By DENISE GRANT
There is still no consensus between two of Findlay’s top elected officials as to whether the city’s practice of waiving estimated tax payments is good budget management.
Mayor Lydia Mihalik insists the city is better off to not count on estimated payments, because the estimates can be wrong.
Auditor Jim Staschiak says waiving the estimated payments complicates budgeting and makes it more difficult to develop reliable estimates.
Debate over the practice erupted again this week after Andrew Thomas, the city tax administrator, reported that city income tax collections were down in 2017 by about $1.8 million.
Income tax collections from businesses took the greatest fall, dropping 42 percent or $2.25 million to $3.1 million.
The decrease was partially offset by individual taxes and withholdings, which increased last year by 2.5 percent to $20.2 million.
In all, the city collected $23.3 million in income taxes in 2017, compared with about $25 million in 2016.
The city began 2017 with lower expectations for tax revenue: $24.1 million.
“It’s no great mystery as to why business income tax collections were lower in 2017,” said Mayor Mihalik. “If you take a look across industries, 2016, the year the collections were based on, wasn’t a very good year with that presidential election. Things were kind of stagnant. There wasn’t much growth.”
Findlay also entered 2017 with a deficit spending plan. City spending was expected to outpace revenue by about $1.2 million. Mihalik said all city departments were asked to work to keep spending down, and they did.
City departments returned nearly $1.7 million in appropriated, but unspent funds, in 2017. That was enough, Mihalik said, to overcome the deficit. While the numbers are not yet final, the city may have broken even or better last year.
“That’s how well we have managed our money. We did it, even with bringing in a million less than we thought we would. That’s why I keep saying major kudos to our city’s operations,” she said.
While the city may have budgeted its way out of red ink in 2017, Auditor Staschiak said it could have had more leeway.
Staschiak said Findlay’s collection of business income taxes is being “heavily influenced” by the practice of waiving estimated payments in the year they are due.
The auditor has said it’s logical to assume that if the practice had ended in 2017, the city may have experienced a windfall year.
The city tax department has reported that two individuals and 54 businesses were allowed to delay paying estimated tax installments, for a total of $1.08 million in payments, for tax year 2016.
However, Staschiak said that report, which was demanded by Findlay Council last year, only included hardship cases. He said city tax administrators have refused to include businesses that are considered non-hardship cases, arguing that the numbers alone would identify the taxpayer, which is prohibited by law.
So far, he said, city officials have ignored prompts by state auditors to develop procedures and policies for allowing the delay of estimated payments.
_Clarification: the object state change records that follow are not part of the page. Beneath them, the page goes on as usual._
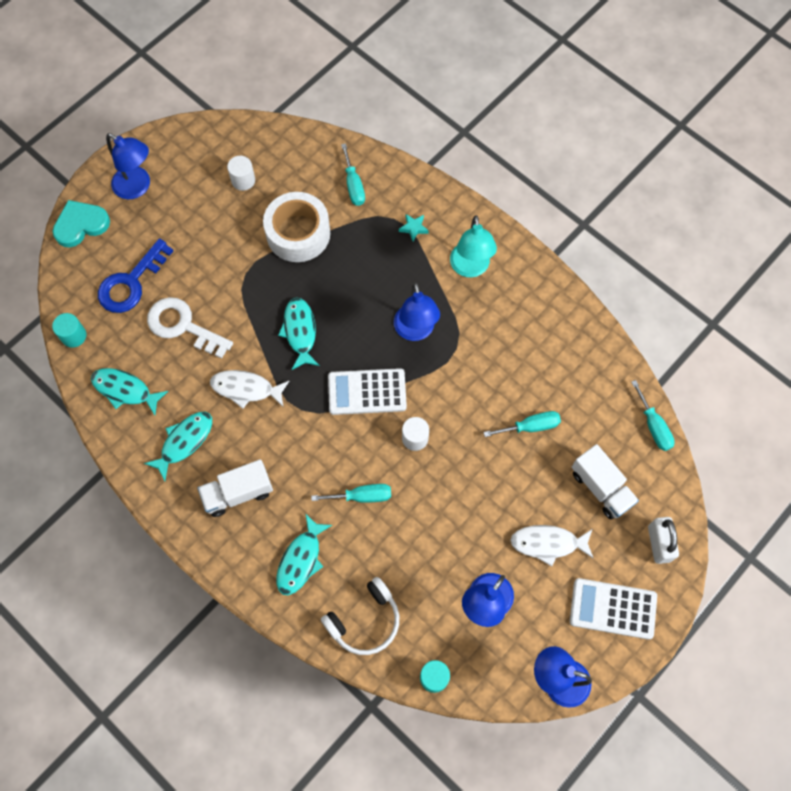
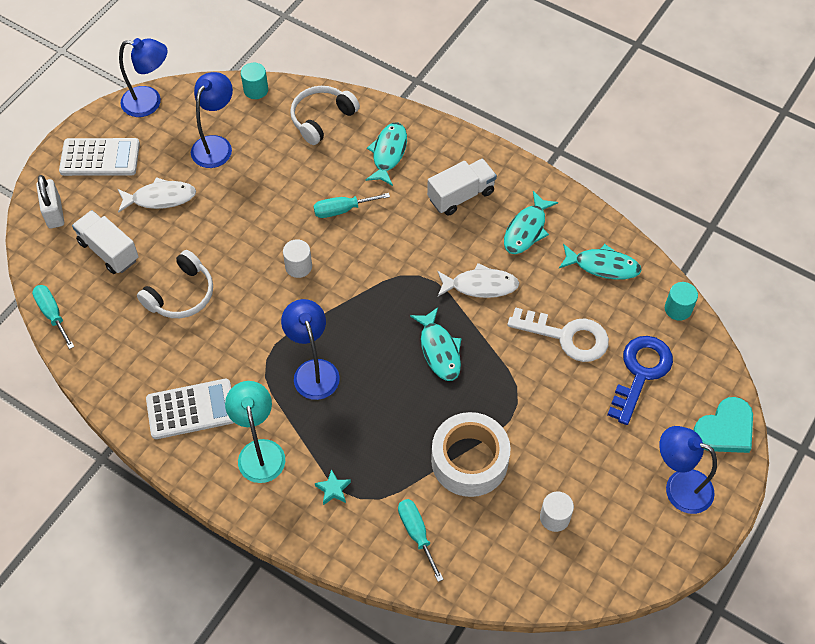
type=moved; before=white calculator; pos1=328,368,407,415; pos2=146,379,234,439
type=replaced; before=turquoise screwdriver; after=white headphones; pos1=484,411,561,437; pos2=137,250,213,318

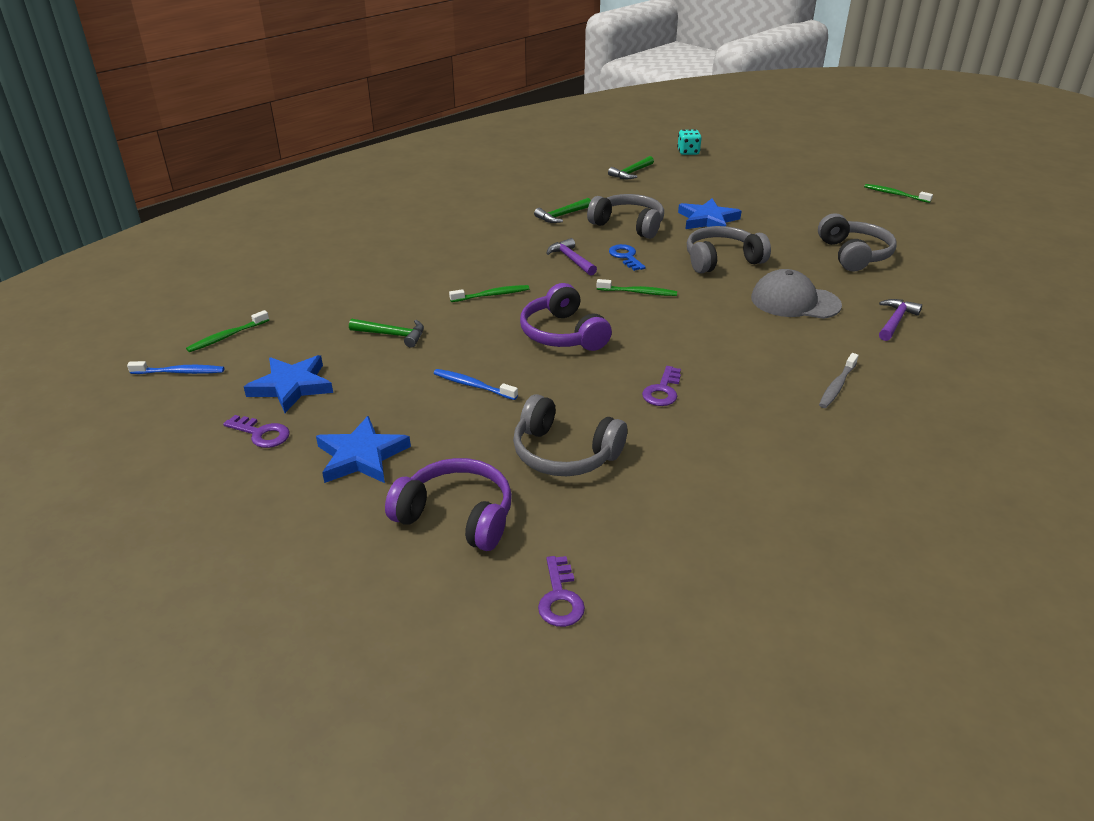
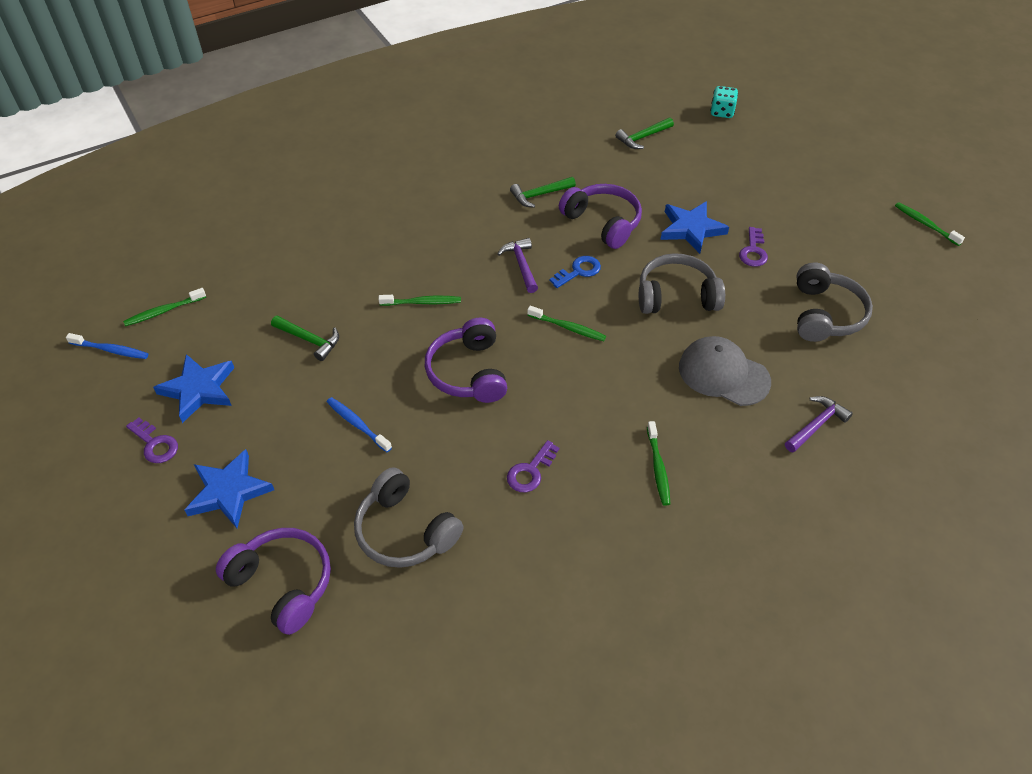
type=moved; before=purple key; pos1=538,556,585,627; pos2=739,227,768,267
type=recoloured; before=grey headphones; after=purple headphones; pos1=587,194,664,239; pos2=559,184,642,249
type=turned; before=blue key; pos1=609,244,646,271; pos2=549,256,601,288; turn=60
type=removed; before=grey toothbrush; pos1=819,353,858,408
type=added; after=green toothbrush; pos2=647,421,670,506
As it stands, delays are at the sole discretion of the city tax administrator.
“What it basically boils down to is that I have to take the numbers reported by the city tax administrator with a grain of salt,” Staschiak said.
Staschiak said the practice further complicates budgeting and makes it more difficult to develop reliable estimates.
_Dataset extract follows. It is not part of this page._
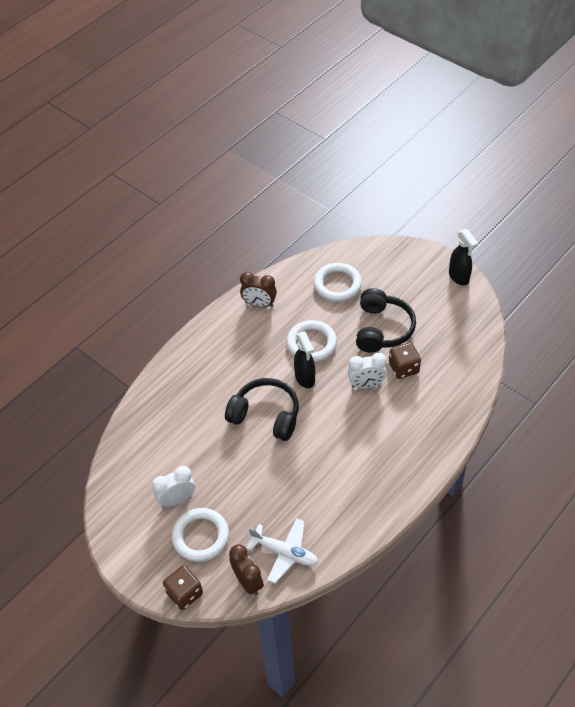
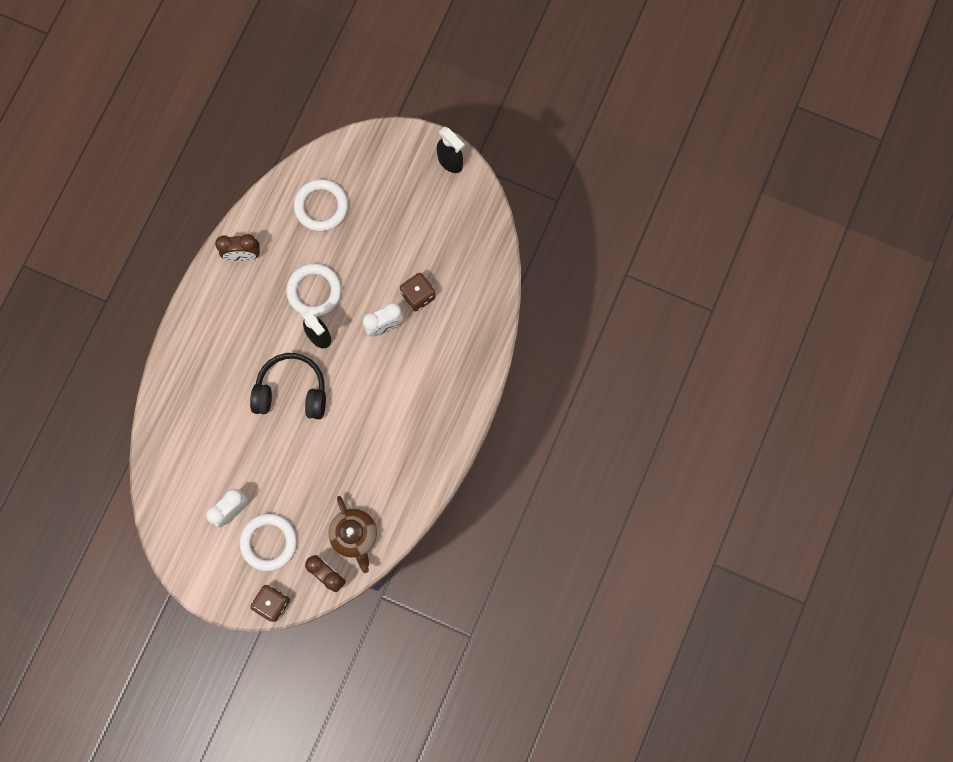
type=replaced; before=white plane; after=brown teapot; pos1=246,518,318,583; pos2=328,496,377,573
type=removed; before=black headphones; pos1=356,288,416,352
“No taxes are being deferred. Taxes are being paid on time,” even if estimated payments are delayed, Mihalik said.
She said estimated payments are just that, “estimates.”
And, Mihalik said, city officials should beware of “windfalls” in estimated taxes. In 2007, Findlay received just that, a windfall in estimated taxes.
“And the city took that money and spent it,” she said.
The estimate was wrong, and for the next two years, the city’s business tax collections bottomed out as adjustments were made to account for the overpayment.
She said the city tax administrator watches earnings, payments and collections, and knows how to avoid collecting overpayments.
“I’d argue that both the auditor and the tax administrator can make better projections without those estimated payments,” said Mihalik. “And there’s an argument to be made that if we had this tax practice in place in 2007, we wouldn’t have needed the additional one-quarter percent income tax in 2009.”
City residents approved an additional tax in 2009 for three years. An attempt to renew the tax was defeated.
As for the year ahead, city officials are anticipating a better collection year. A total of $24.6 million in income taxes is projected, with growth expected in all three categories of tax: employer withholdings, individual payments and business taxes.
Findlay Council has again approved a deficit spending plan for 2018, with spending estimated to outpace revenue by about $1.6 million.
General fund operating revenue for 2018 is expected to total $26.8 million. Operational spending for 2018 is expected to total $28.4 million.